Three-times champions Toulouse will travel to Twickenham to
face London Irish, also in the last four for the first time after
Saturday's 20-9 victory over Perpignan.
Saracens were in control for most of their game against an
Ospreys side who embarrassed them 30-3 in the EDF Energy Cup
semi-finals two weeks ago and contained the bulk of the Wales team
who won the Six Nations grand slam last month.
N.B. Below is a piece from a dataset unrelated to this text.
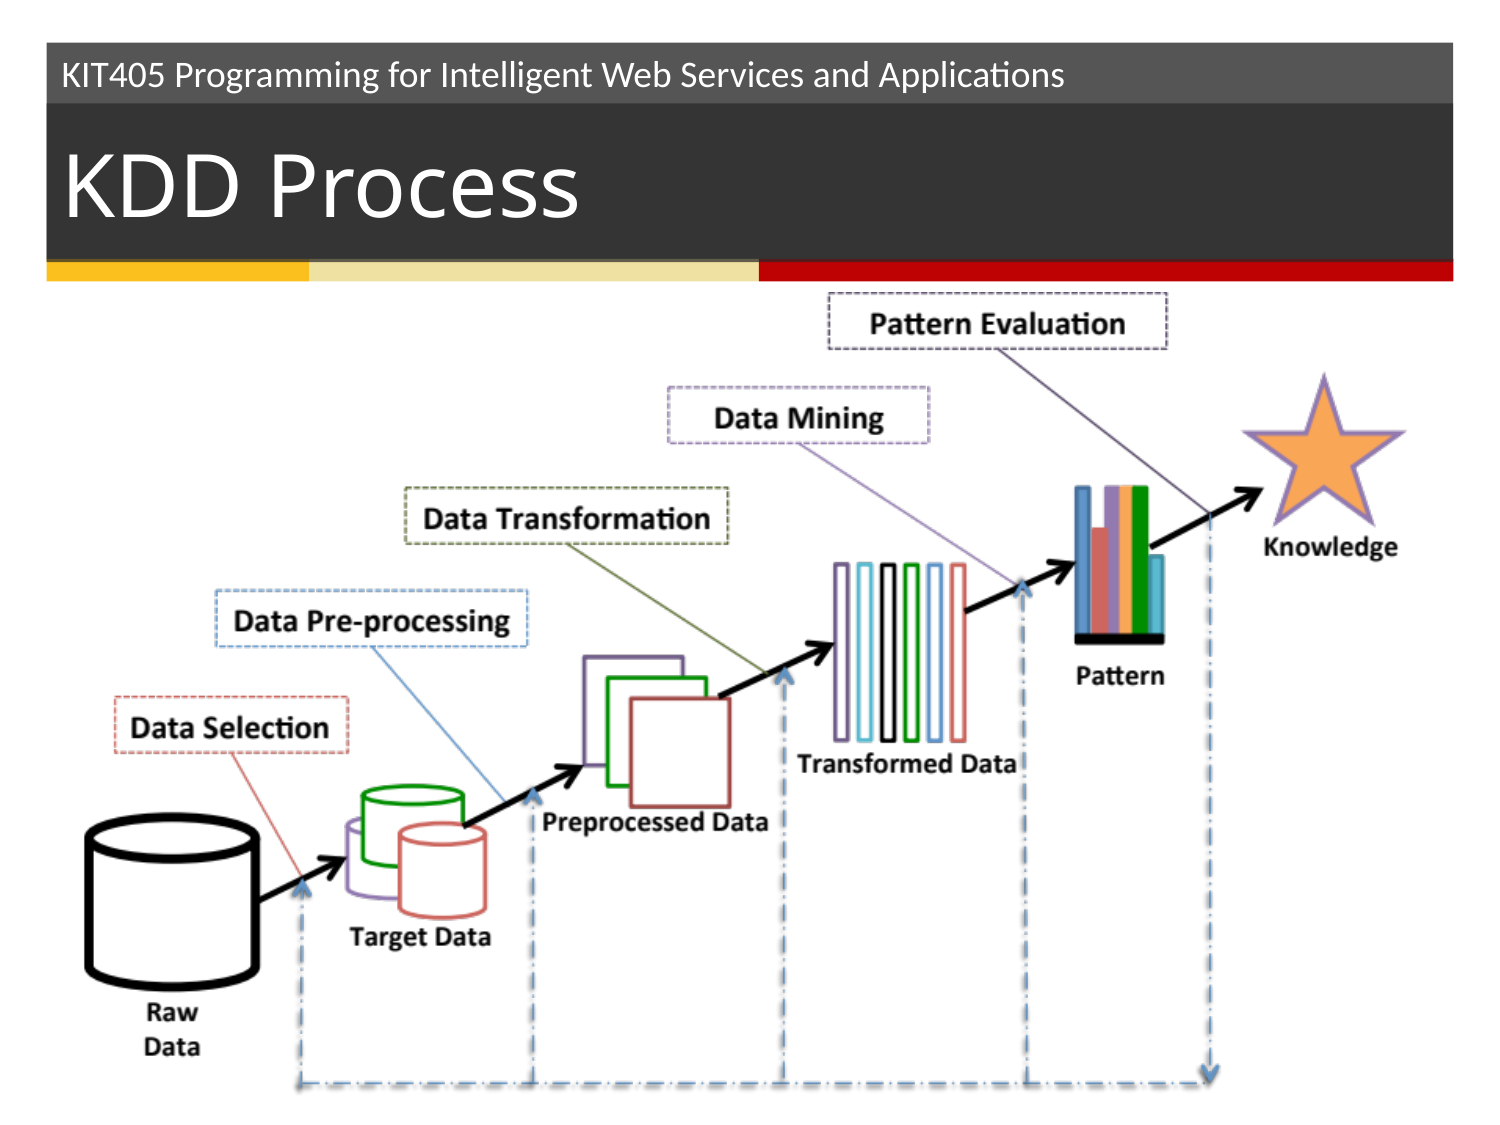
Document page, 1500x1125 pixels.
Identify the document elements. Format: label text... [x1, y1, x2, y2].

title KDD Process [46, 103, 1454, 263]
picture [82, 292, 1416, 1108]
Saracens led 6-3 at halftime after two Glen Jackson
penalties, though they should have been further ahead as the
Ospreys failed to spark.
The game turned decisively in Saracens' direction two minutes
after the restart when Argentine replacement Francisco Leonelli ran
60 metres to score the opening try.
The Ospreys finally got going in the last quarter and
replacement Paul James ended several minutes of forward pressure to
score a converted try to cut the lead to six with six minutes
remaining.
Saracens, though, kept their heads and set up Jackson for a
sharply-taken drop goal to take it to 19-10 which proved enough.
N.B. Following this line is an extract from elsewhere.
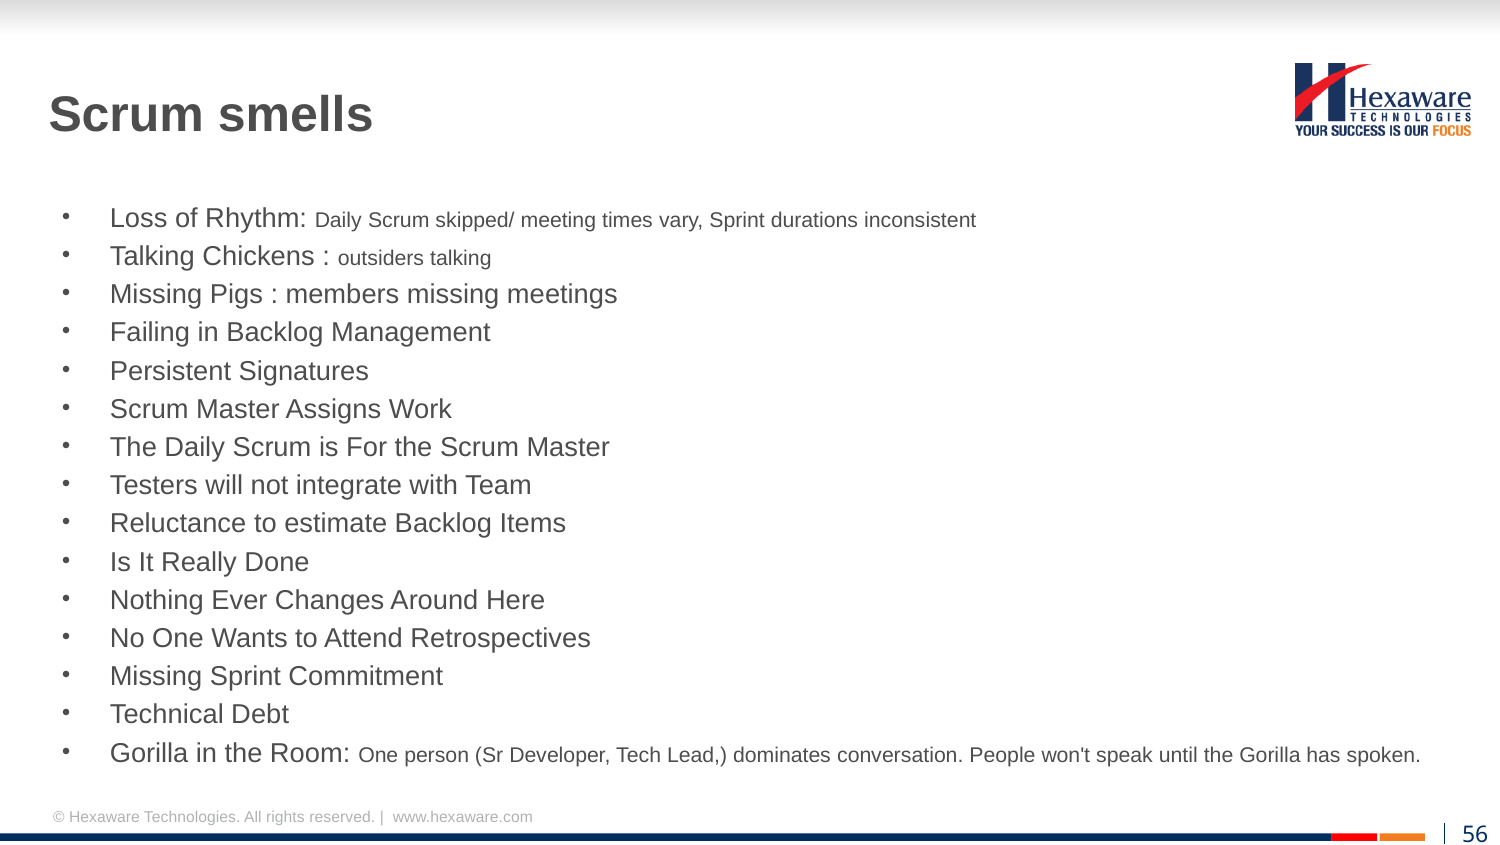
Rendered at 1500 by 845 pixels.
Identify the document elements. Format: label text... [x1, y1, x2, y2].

list Loss of Rhythm: Daily Scrum skipped/ meeting times vary, Sprint durations inconsistent Talking Chickens : outsiders talking Missing Pigs : members missing meetings Failing in Backlog Management Persistent Signatures Scrum Master Assigns Work The Daily Scrum is For the Scrum Master Testers will not integrate with Team Reluctance to estimate Backlog Items Is It Really Done Nothing Ever Changes Around Here No One Wants to Attend Retrospectives Missing Sprint Commitment Technical Debt Gorilla in the Room: One person (Sr Developer, Tech Lead,) dominates conversation. People won't speak until the Gorilla has spoken. [50, 194, 1450, 798]
title Scrum smells [37, 73, 1125, 149]
picture [1295, 63, 1471, 136]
Jean-Baptiste Elissalde had been identified as a potential
weak link for Toulouse after the scrumhalf was pressed into action
at number 10 but instead he produced a match-winning performance as
the French favourites proved too strong.
Toulouse hit the ground running with a first-minute try by
Maxime Medard which Elissalde converted before adding a penalty to
make it 10-0 after five minutes.
Cardiff hit back as a Jason Spice try took them within three
but Toulouse always looked to have more in the tank and they drew
clear with a Maleli Kunavore try after 63 minutes.
Ben Blair crossed again for the Welshmen but Toulouse were
never threatened and hammered the scoreboard in the closing stages
with tries from Vincent Clerc and Jean Bouilhou and a 50-metre
last-minute drop goal by Cedric Heymans.